BEGIN Materials provided

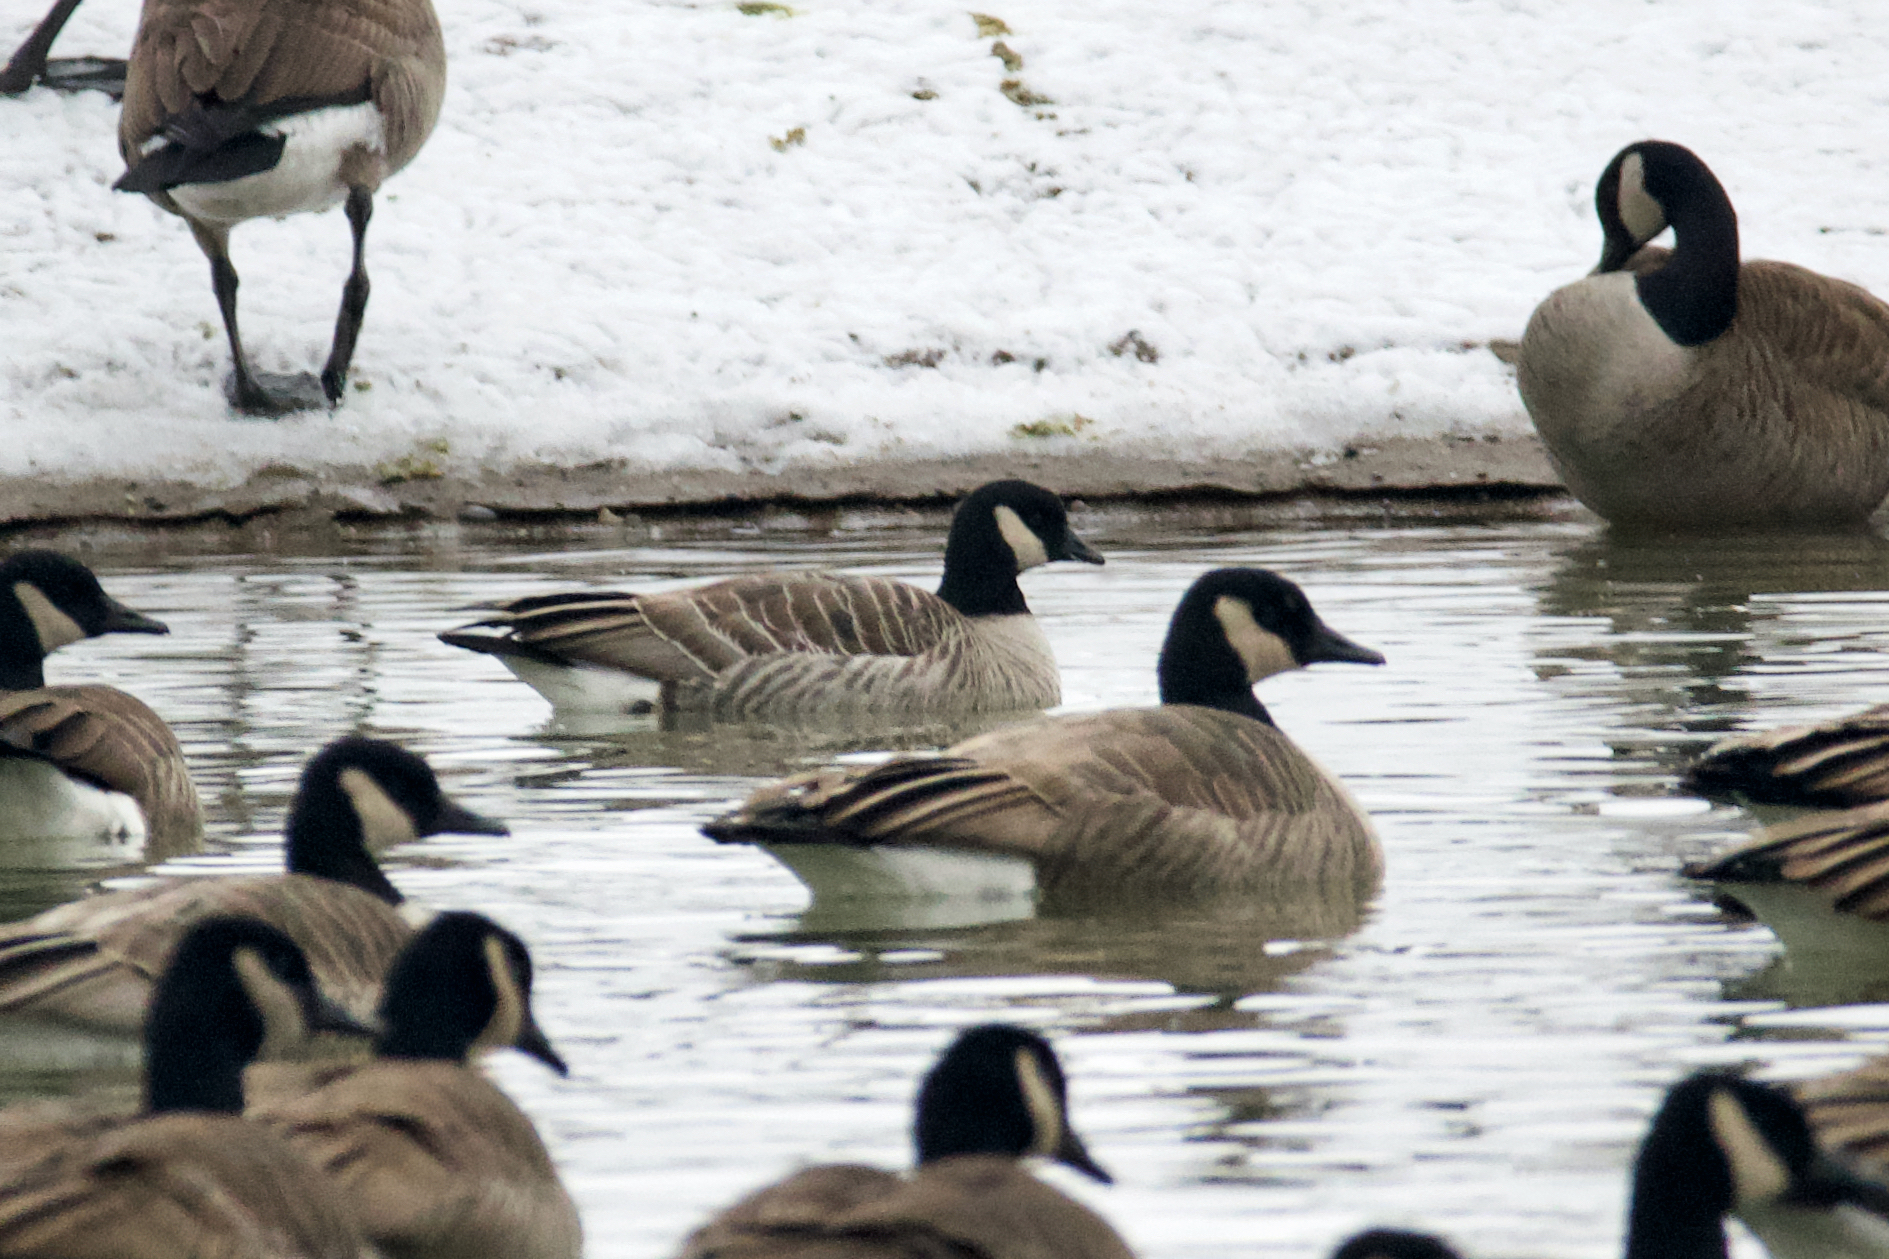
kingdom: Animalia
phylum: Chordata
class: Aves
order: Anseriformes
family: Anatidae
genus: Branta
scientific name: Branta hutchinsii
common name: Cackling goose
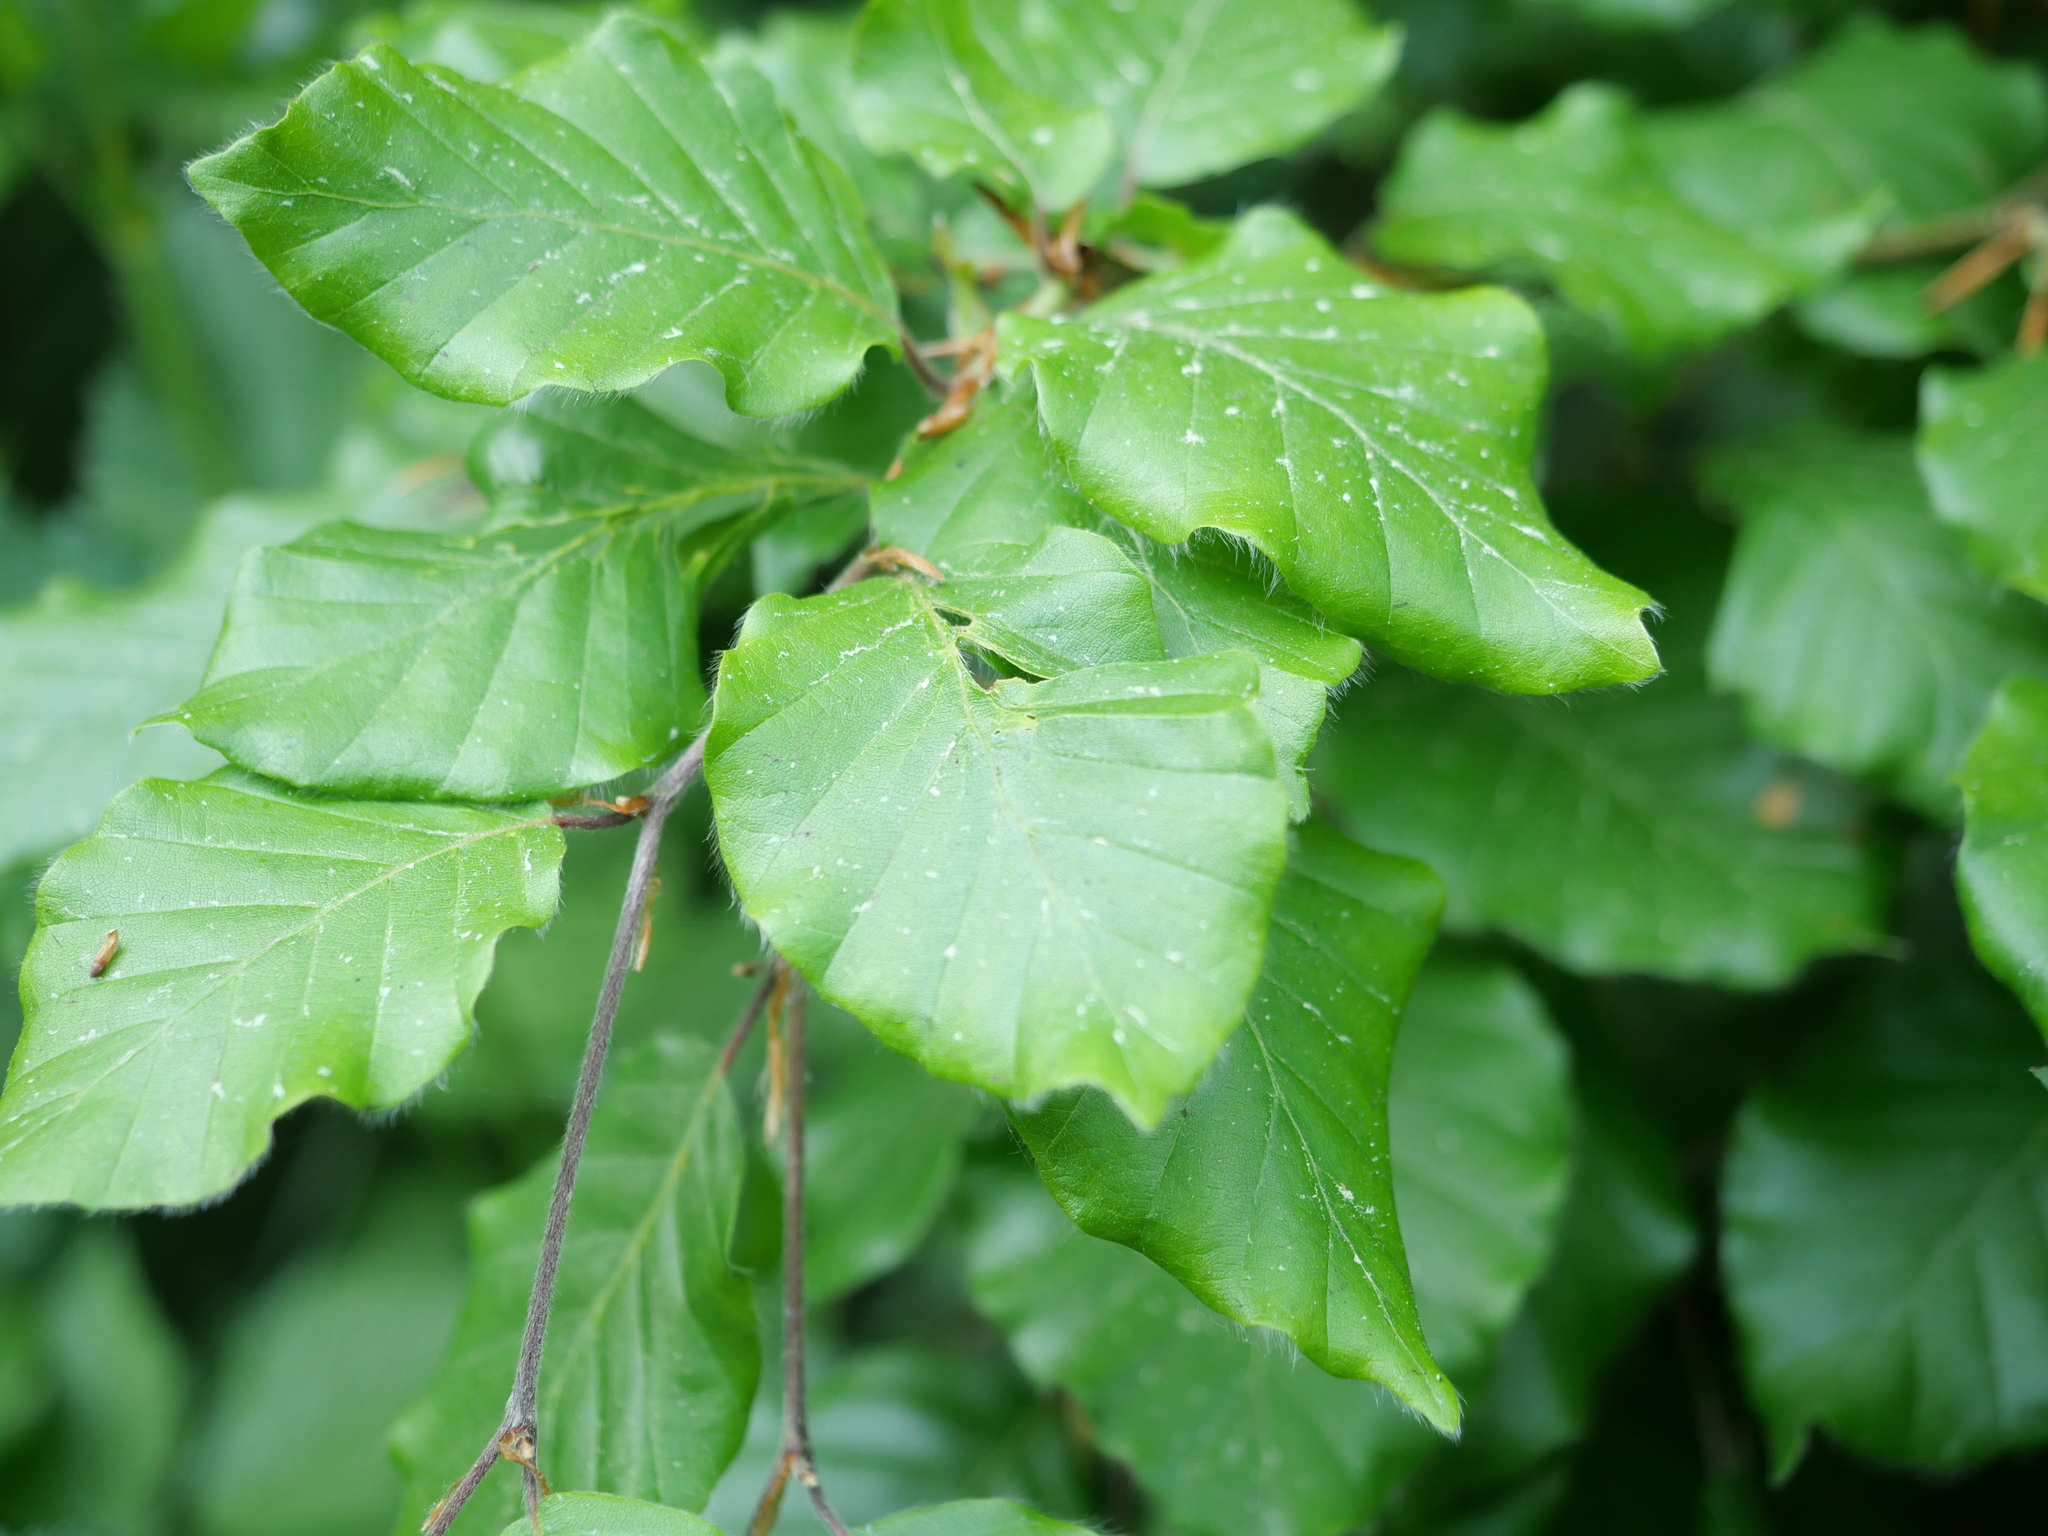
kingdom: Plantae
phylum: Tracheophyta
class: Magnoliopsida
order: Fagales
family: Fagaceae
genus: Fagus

END Materials provided

What is expected
Return the lines of the records word for word, starting with the line that contains "common name: Cackling goose" and ending with the last line of the records, both included. Leave out the pictures.

Exercise response
common name: Cackling goose
kingdom: Plantae
phylum: Tracheophyta
class: Magnoliopsida
order: Fagales
family: Fagaceae
genus: Fagus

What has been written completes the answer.